New Delhi, May 30: The Southeast Asia region, which includes India, has about 411 million adult tobacco users — the highest globally, said Saima Wazed, WHO Regional Director on Thursday on the eve of World No Tobacco Day. Observed every year on May 31, World No Tobacco Day was designated in 1987, by Member States of the World Health Organization (WHO) to draw attention to the global tobacco epidemic, and the preventable death and disease it causes. “The fight against tobacco is particularly important for us in South-East Asia.

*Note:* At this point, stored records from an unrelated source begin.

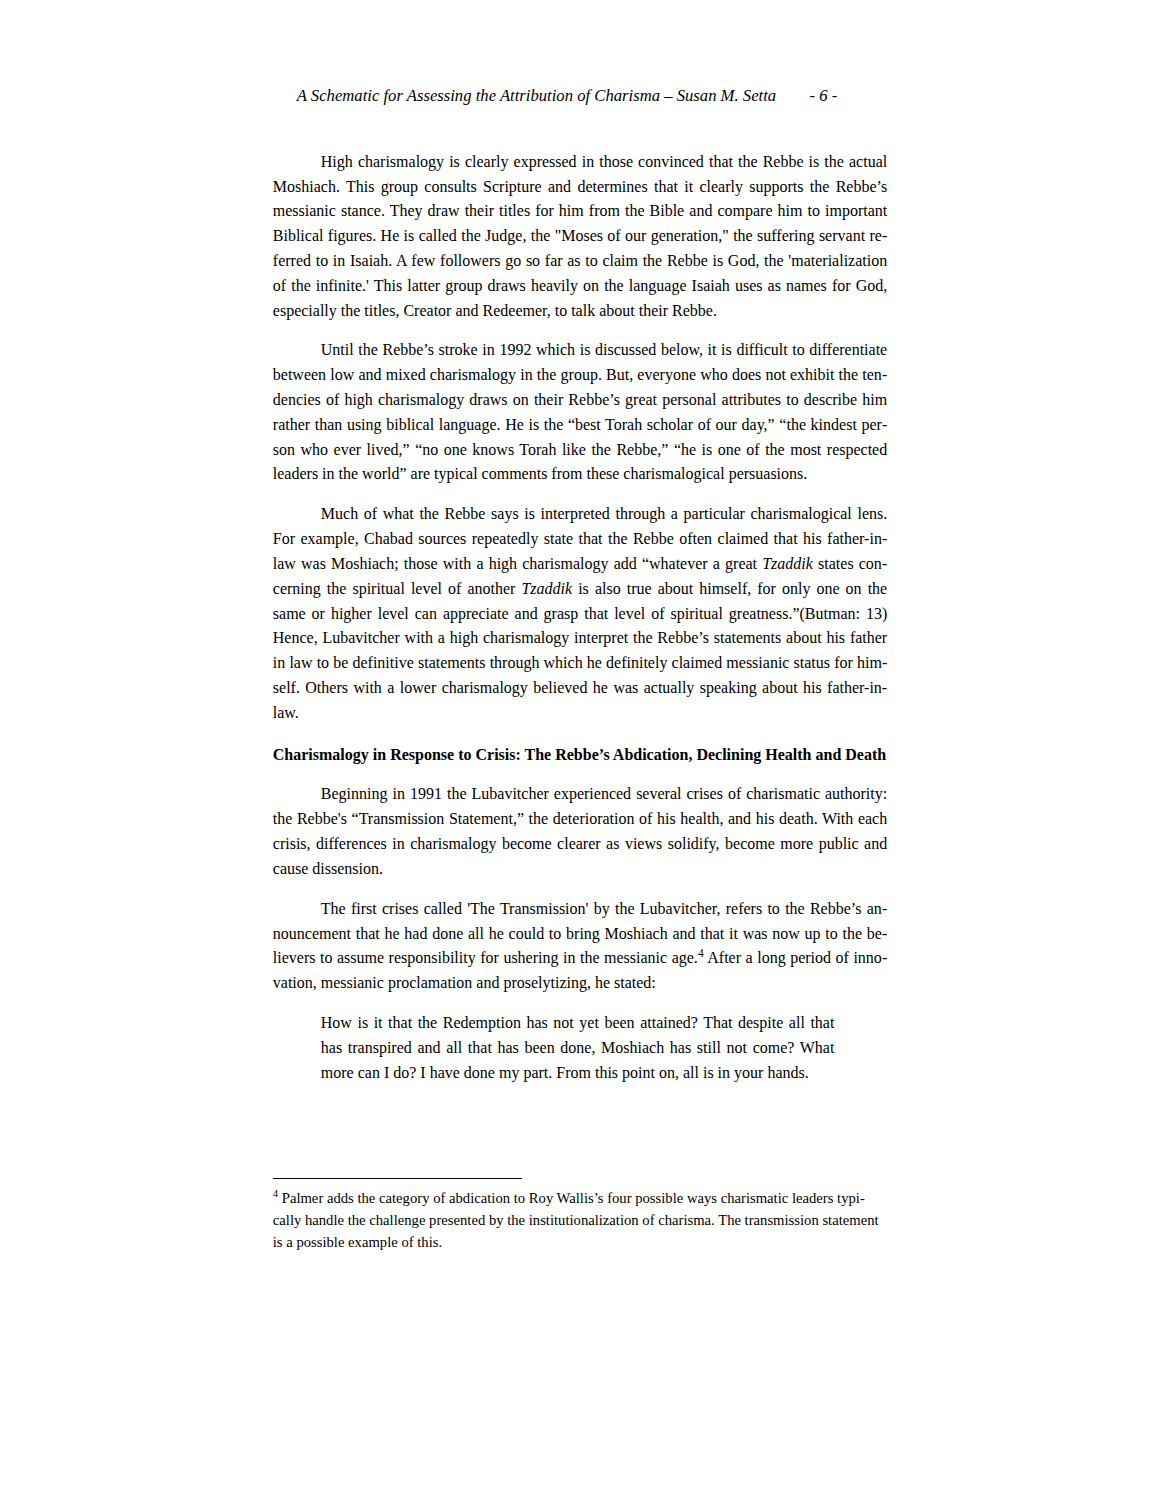A Schematic for Assessing the Attribution of Charisma – Susan M. Setta - 6 -
High charismalogy is clearly expressed in those convinced that the Rebbe is the actual Moshiach. This group consults Scripture and determines that it clearly supports the Rebbe’s messianic stance. They draw their titles for him from the Bible and compare him to important Biblical figures. He is called the Judge, the "Moses of our generation," the suffering servant referred to in Isaiah. A few followers go so far as to claim the Rebbe is God, the 'materialization of the infinite.' This latter group draws heavily on the language Isaiah uses as names for God, especially the titles, Creator and Redeemer, to talk about their Rebbe.
Until the Rebbe’s stroke in 1992 which is discussed below, it is difficult to differentiate between low and mixed charismalogy in the group. But, everyone who does not exhibit the tendencies of high charismalogy draws on their Rebbe’s great personal attributes to describe him rather than using biblical language. He is the “best Torah scholar of our day,” “the kindest person who ever lived,” “no one knows Torah like the Rebbe,” “he is one of the most respected leaders in the world” are typical comments from these charismalogical persuasions.
Much of what the Rebbe says is interpreted through a particular charismalogical lens. For example, Chabad sources repeatedly state that the Rebbe often claimed that his father-in-law was Moshiach; those with a high charismalogy add “whatever a great Tzaddik states concerning the spiritual level of another Tzaddik is also true about himself, for only one on the same or higher level can appreciate and grasp that level of spiritual greatness.”(Butman: 13) Hence, Lubavitcher with a high charismalogy interpret the Rebbe’s statements about his father in law to be definitive statements through which he definitely claimed messianic status for himself. Others with a lower charismalogy believed he was actually speaking about his father-in-law.
Charismalogy in Response to Crisis: The Rebbe’s Abdication, Declining Health and Death
Beginning in 1991 the Lubavitcher experienced several crises of charismatic authority: the Rebbe's “Transmission Statement,” the deterioration of his health, and his death. With each crisis, differences in charismalogy become clearer as views solidify, become more public and cause dissension.
The first crises called 'The Transmission' by the Lubavitcher, refers to the Rebbe’s announcement that he had done all he could to bring Moshiach and that it was now up to the believers to assume responsibility for ushering in the messianic age.4 After a long period of innovation, messianic proclamation and proselytizing, he stated:
How is it that the Redemption has not yet been attained? That despite all that has transpired and all that has been done, Moshiach has still not come? What more can I do? I have done my part. From this point on, all is in your hands.
4 Palmer adds the category of abdication to Roy Wallis’s four possible ways charismatic leaders typically handle the challenge presented by the institutionalization of charisma. The transmission statement is a possible example of this.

The tobacco industry’s targeting of youth is rampant across our Member States. As a result, we have a very worrying 11 million adolescents using various tobacco products,” Saima Wazed said in a statement. “Coupled with the approximate 411 million adult tobacco users, our region, unfortunately, has the highest number of adolescent and adult users globally,” she added. The theme this year is “protecting children from tobacco industry interference”.

Saima Wazed lamented that it is “worrying” that the “industry lures youth by aggressively introducing new nicotine and tobacco products such as electronic cigarettes and heated tobacco products”. “Young people across the world are calling for the tobacco industry to stop targeting them with products that are harmful to their health.” She said that governments must adopt policies to protect them from the manipulative practices of tobacco and related industries, which includes the relentless marketing of their dangerous products through social media and streaming platforms. Despite having policies and regulations in place, these are becoming increasingly popular with the youth in the SE Asia region, and “social media and other similar platforms are likely to make this worse”.

“The tobacco industry moves with speed to launch new products, using every means to expand market share before regulations can catch up,” the WHO Regional Director said. “They continue to oppose evidence-based measures, such as increases in excise taxes, and comprehensive bans on tobacco advertising, promotions, and sponsorships. They even threaten legal action against governments that try to protect the health of their citizens.” She pointed out the “lagging” efforts by governments and institutions to fight the marketing strategies of the tobacco industry. The WHO chief called for a generational tobacco ban, leading to a ‘Tobacco-Free Generation’. “Our goal for our youth is clear. We want to prevent and reduce tobacco consumption, nicotine addiction, and exposure to new tobacco products.”